Healthcare Practices

With many state mental health facilities closing and “depositing” their patients into Correctional facilities added with Correction’s aging population and an explosion of woman and juvenile inmates, the number and variety of individuals who comprise the country’s correctional population is quickly increasing. This is causing the link between the justice system and public health to be more pronounced than ever before and experts realizing that any serious dialogue concerning Corrections cannot exclude the critical component of Healthcare. In order to minimize poor inmate physical health and conduct disorders, we must provide total care. Therefore, just treating traditional physical health issues is not sufficient, and Corrections professionals are just beginning to recognize the need to address an inmate’s psychological well-being.

Corrections Furniture

A recent report by the Bureau of Justice Statistics indicated that at least 16% of those in Correctional facilities have histories of mental health issues. To some behavioral experts and Corrections professionals, this statistic seems low. It is also believed nearly two-thirds of those housed in Correctional institutions have, or have had, substance abuse problems and engaged in lifestyles that placed them at risk for deadly contagious diseases. Again, as Correctional facilities are being used as mental health depositories, these statistics are greatly increasing.

According to James Gondles, the ACA Executive Director, “Providing quality healthcare – both physical and mental – is a vital part of our efforts to return individuals to society better than they left and as contributing members.” This is influencing many A+D to “take a page out of medical facility design.” They are looking at how Corrections spaces can be weighted in therapeutic design and better promote mental and physical health, while not sacrificing safety and security.

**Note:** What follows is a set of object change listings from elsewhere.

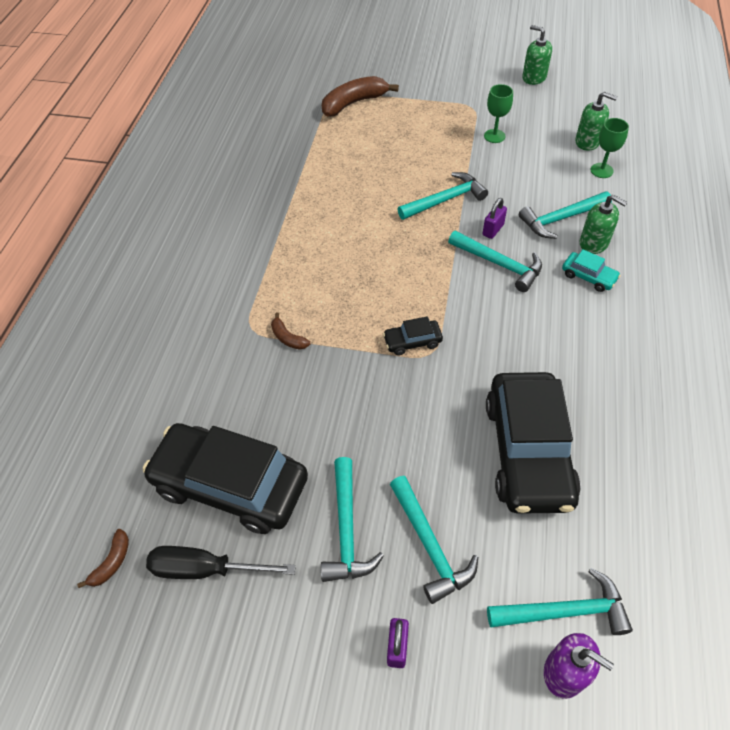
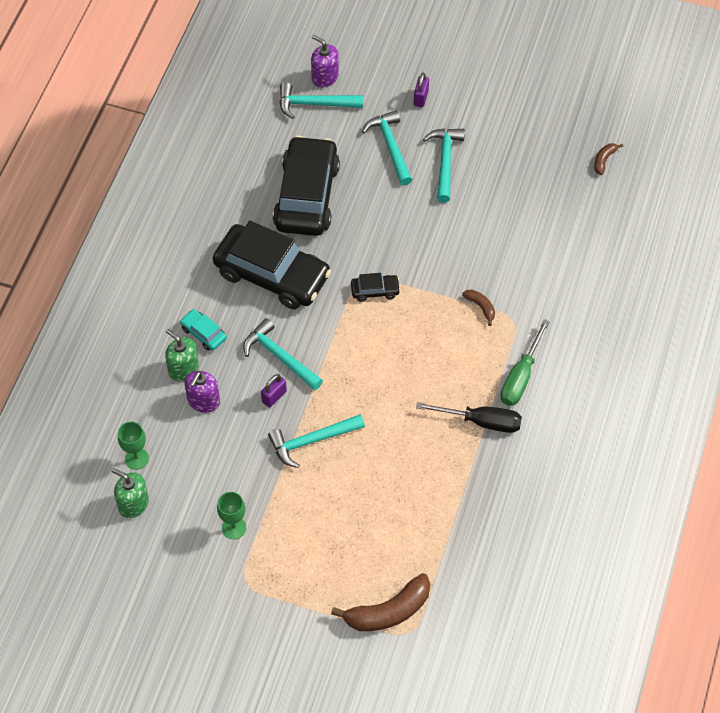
camera: 175 degrees left, 5 degrees up
black car [143,423,308,534] -> black car moved to [213,221,331,309]
black screwdriver [146,546,296,579] -> black screwdriver moved to [416,402,522,433]
turquoise hammer [519,191,612,239] -> purple soap dispenser [184,371,220,413]
green soap dispenser [522,25,552,85] -> none
none -> green screwdriver [500,319,550,406]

Therapeutic Design Tenants

Many leading Correctional architects and medical consultants see direct physical and mental links in people who are incarcerated and those who are being treated in medical and mental Healthcare facilities. Science clearly shows that many inmates suffer from pronounced mental disorders and/ or serious addictions – many leading to complicated medical conditions. Adding in the issues of an aging inmate population, the influx of the “raging teenager” and an increase of female offenders, this produces a clear need for environments weighted in science which promote mental and physical well-being. In the medical world, these environments are highly valued and shown to reduce anxieties, positively change behavior and save costs. There is a wealth of research and data to support the incorporation of “therapeutic tenants,” such as day-lighting in inmate cells and program spaces, lowered acoustics, access to nature (literal and figurative), and utilization of softer materials and stimulating color. It has been demonstrated through research and medical facility’s “business models” that as fears reduce, anxieties decrease; the people within become more content – all producing a warmer, safer environment.

Conclusion and Additional Information

The information contained these past two blogs is intended as a guide for architects, designers, facility planners, wardens, other prison administrators, prison healthcare providers, psychologists and social workers that interact with inmate populations. It is a portion of a report entitled “The Contributions of Color” authored by Tara Hill, of Little Fish Think Tank.

Ms. Hill was commissioned by Norix Group Inc., in 2010 to research the role color plays in the safe operation of correctional facilities and behavioral health centers.